───── Texto mostrado ─────

Pintura de Tito Salas sobre la Batalla de Carabobo

Carabobo, dos anotaciones más allá de la batalla

  -I-      

Con el triunfo del Ejército Libertador en la batalla de Carabobo comenzaba, en vez de concluir, un nuevo episodio en la larga y cruenta lucha de las naciones de nuestra América por asumir el timón de su destino. De aquel ejército de libertadores, de aquellos soldados que ahora estrenaban, con sus nuevos uniformes, una nueva esperanza, apenas si sabían, como dijera a escasos días de la contienda el propio Bolívar en una carta del 13 de junio a Santander, los señoritos y señorones que a buen resguardo los tachaban de chusma incorregible y los despreciaban desde sus lejanos y turbios conciliábulos:

“Esos señores piensan que la voluntad del pueblo es la opinión de ellos, sin saber que en Colombia el pueblo está en el ejército (…) Piensan esos caballeros que Colombia está cubierta de lanudos, arropados en las chimeneas de Bogotá, Tunja y Pamplona. No han echado sus miradas sobre los caribes del Orinoco, sobre los pastores del Apure, sobre los marineros de Maracaibo, sobre los bogas del Magdalena, sobre los bandidos de Patia, sobre los indómitos pastusos, sobre los guajibos de Casanare y sobre todas las hordas salvajes de África y de América que, como gamos, recorren las soledades de Colombia”.

Para esa fecha un tercio de la población venezolana había perecido en la guerra. No hacía tres años que en Angostura, el 7 de octubre del año 18, había respondido con estas palabras al insolente enviado estadounidense Bautista Irvine, en defensa de los derechos soberanos de Venezuela:

“Defendiéndolos contra la España ha desaparecido una gran parte de nuestra populación y el resto que queda ansía por merecer igual suerte. Lo mismo es para Venezuela combatir contra España que contra el mundo entero, si todo el mundo la ofende”.

Más que en batalla victoriosa, Carabobo se erigió desde entonces en emblema entrañable. Al concluir el enfrentamiento, ni los restos dispersos de las fuerzas realistas ni el poder español representaban seria amenaza para la República.[1]

Otra jornada heroica, si bien no concluyente letal para la causa colonialista, se había consumado en aquella explanada bienhechora.

─────

◆ **Qué hay que hacer**: Según el texto sobre Carabobo, ¿qué parte de la población venezolana había muerto en la guerra para la fecha de la carta de Bolívar a Santander?

───── Bloque de datos ─────

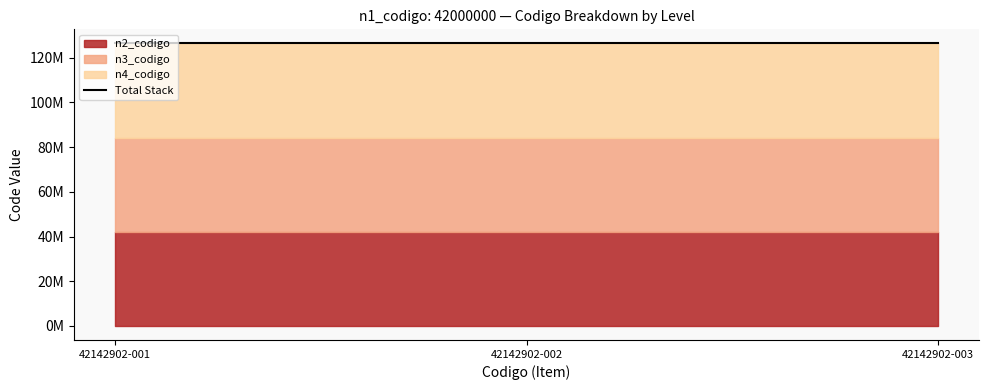

Is it true that n3_codigo equals 42142900 at 42142902-001?

True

─────

◆ **Respuesta**: Un tercio de la población venezolana.